▸ **Activity**: Reproduce the lines below word for word, starting from the very first line and continuing up to and including the line with "17: (681, 267)". Leave the pictures out of your answer.

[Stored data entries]
* * *

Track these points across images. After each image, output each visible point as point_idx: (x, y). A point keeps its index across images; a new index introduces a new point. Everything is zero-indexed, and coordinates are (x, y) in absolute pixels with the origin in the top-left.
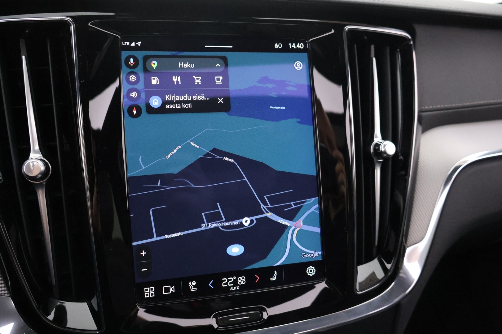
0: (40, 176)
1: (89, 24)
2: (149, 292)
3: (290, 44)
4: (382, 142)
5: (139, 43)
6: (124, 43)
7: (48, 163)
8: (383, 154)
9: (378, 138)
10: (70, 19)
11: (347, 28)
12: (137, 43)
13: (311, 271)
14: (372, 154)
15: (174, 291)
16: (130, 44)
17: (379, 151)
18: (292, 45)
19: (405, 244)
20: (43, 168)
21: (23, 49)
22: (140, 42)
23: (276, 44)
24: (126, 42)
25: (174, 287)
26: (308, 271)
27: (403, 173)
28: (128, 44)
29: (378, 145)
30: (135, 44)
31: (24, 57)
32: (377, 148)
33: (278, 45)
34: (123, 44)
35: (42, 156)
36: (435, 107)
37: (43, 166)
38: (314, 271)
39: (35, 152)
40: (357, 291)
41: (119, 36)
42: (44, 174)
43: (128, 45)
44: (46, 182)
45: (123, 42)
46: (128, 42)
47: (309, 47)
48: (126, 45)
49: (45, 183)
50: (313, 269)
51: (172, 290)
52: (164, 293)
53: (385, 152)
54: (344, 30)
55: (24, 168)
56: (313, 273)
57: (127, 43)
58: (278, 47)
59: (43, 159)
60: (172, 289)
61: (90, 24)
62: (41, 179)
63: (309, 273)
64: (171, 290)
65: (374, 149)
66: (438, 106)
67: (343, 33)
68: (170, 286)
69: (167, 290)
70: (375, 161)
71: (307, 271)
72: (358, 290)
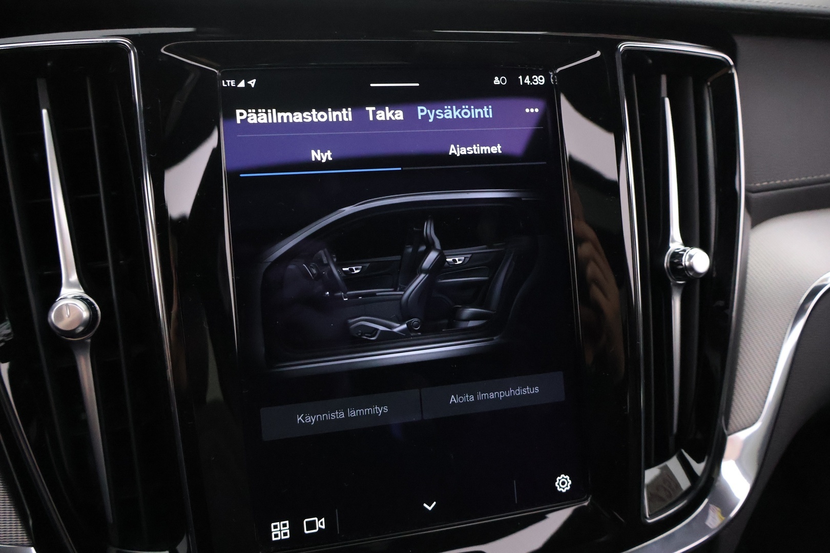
0: (81, 329)
1: (162, 51)
2: (280, 530)
3: (520, 77)
4: (684, 251)
5: (252, 83)
6: (226, 83)
7: (93, 305)
8: (687, 270)
9: (676, 243)
10: (126, 42)
11: (622, 47)
12: (249, 82)
13: (563, 483)
14: (667, 271)
15: (323, 527)
16: (237, 83)
17: (681, 267)
18: (523, 80)
19: (725, 431)
20: (86, 314)
21: (43, 95)
22: (254, 81)
23: (496, 78)
24: (228, 81)
25: (323, 520)
26: (558, 484)
27: (721, 303)
28: (232, 83)
29: (677, 256)
30: (246, 83)
31: (44, 112)
32: (676, 261)
33: (499, 80)
34: (224, 85)
35: (83, 291)
36: (772, 183)
37: (85, 311)
38: (568, 482)
39: (70, 285)
40: (646, 518)
41: (216, 71)
42: (90, 324)
43: (232, 85)
44: (92, 338)
45: (223, 81)
46: (232, 81)
47: (554, 82)
48: (229, 85)
49: (89, 341)
50: (566, 479)
51: (321, 526)
52: (307, 530)
53: (691, 268)
54: (617, 49)
55: (52, 315)
56: (567, 486)
57: (230, 83)
58: (499, 83)
59: (86, 296)
60: (320, 524)
61: (164, 50)
62: (83, 333)
63: (560, 487)
64: (318, 525)
65: (671, 263)
66: (778, 182)
67: (615, 56)
68: (316, 519)
69: (311, 525)
70: (671, 284)
71: (556, 483)
72: (648, 516)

* * *

▸ **Solution to this exercise**:
Track these points across images. After each image, output each visible point as point_idx: (x, y). A point keeps its index across images; a new index introduces a new point. Everything is zero-indexed, and coordinates are (x, y) in absolute pixels with the origin in the top-left.
0: (40, 176)
1: (89, 24)
2: (149, 292)
3: (290, 44)
4: (382, 142)
5: (139, 43)
6: (124, 43)
7: (48, 163)
8: (383, 154)
9: (378, 138)
10: (70, 19)
11: (347, 28)
12: (137, 43)
13: (311, 271)
14: (372, 154)
15: (174, 291)
16: (130, 44)
17: (379, 151)
18: (292, 45)
19: (405, 244)
20: (43, 168)
21: (23, 49)
22: (140, 42)
23: (276, 44)
24: (126, 42)
25: (174, 287)
26: (308, 271)
27: (403, 173)
28: (128, 44)
29: (378, 145)
30: (135, 44)
31: (24, 57)
32: (377, 148)
33: (278, 45)
34: (123, 44)
35: (42, 156)
36: (435, 107)
37: (43, 166)
38: (314, 271)
39: (35, 152)
40: (357, 291)
41: (119, 36)
42: (44, 174)
43: (128, 45)
44: (46, 182)
45: (123, 42)
46: (128, 42)
47: (309, 47)
48: (126, 45)
49: (45, 183)
50: (313, 269)
51: (172, 290)
52: (164, 293)
53: (385, 152)
54: (344, 30)
55: (24, 168)
56: (313, 273)
57: (127, 43)
58: (278, 47)
59: (43, 159)
60: (172, 289)
61: (90, 24)
62: (41, 179)
63: (309, 273)
64: (171, 290)
65: (374, 149)
66: (438, 106)
67: (343, 33)
68: (170, 286)
69: (167, 290)
70: (375, 161)
71: (307, 271)
72: (358, 290)
0: (81, 329)
1: (162, 51)
2: (280, 530)
3: (520, 77)
4: (684, 251)
5: (252, 83)
6: (226, 83)
7: (93, 305)
8: (687, 270)
9: (676, 243)
10: (126, 42)
11: (622, 47)
12: (249, 82)
13: (563, 483)
14: (667, 271)
15: (323, 527)
16: (237, 83)
17: (681, 267)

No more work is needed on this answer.